--- Task description ---
Reproduce the text of each entry below line for line. Leave the pictures out.

_ _ _ _

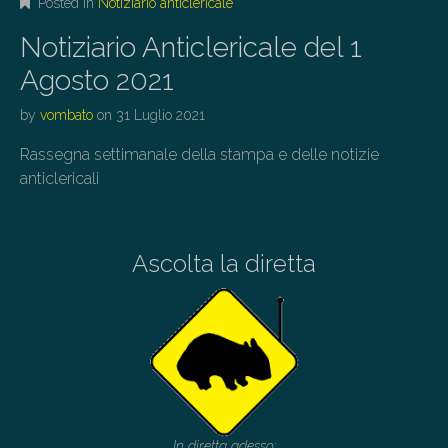
Posted in
Notiziario anticlericale
Notiziario Anticlericale del 1
Agosto 2021
by
vombato
on
31 Luglio 2021
Rassegna settimanale della stampa e delle notizie
anticlericali
Ascolta la diretta
In diretta adesso:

_ _ _ _

--- Result below ---
Posted in
Notiziario anticlericale
Notiziario Anticlericale del 1
Agosto 2021
by
vombato
on
31 Luglio 2021
Rassegna settimanale della stampa e delle notizie
anticlericali
Ascolta la diretta
In diretta adesso:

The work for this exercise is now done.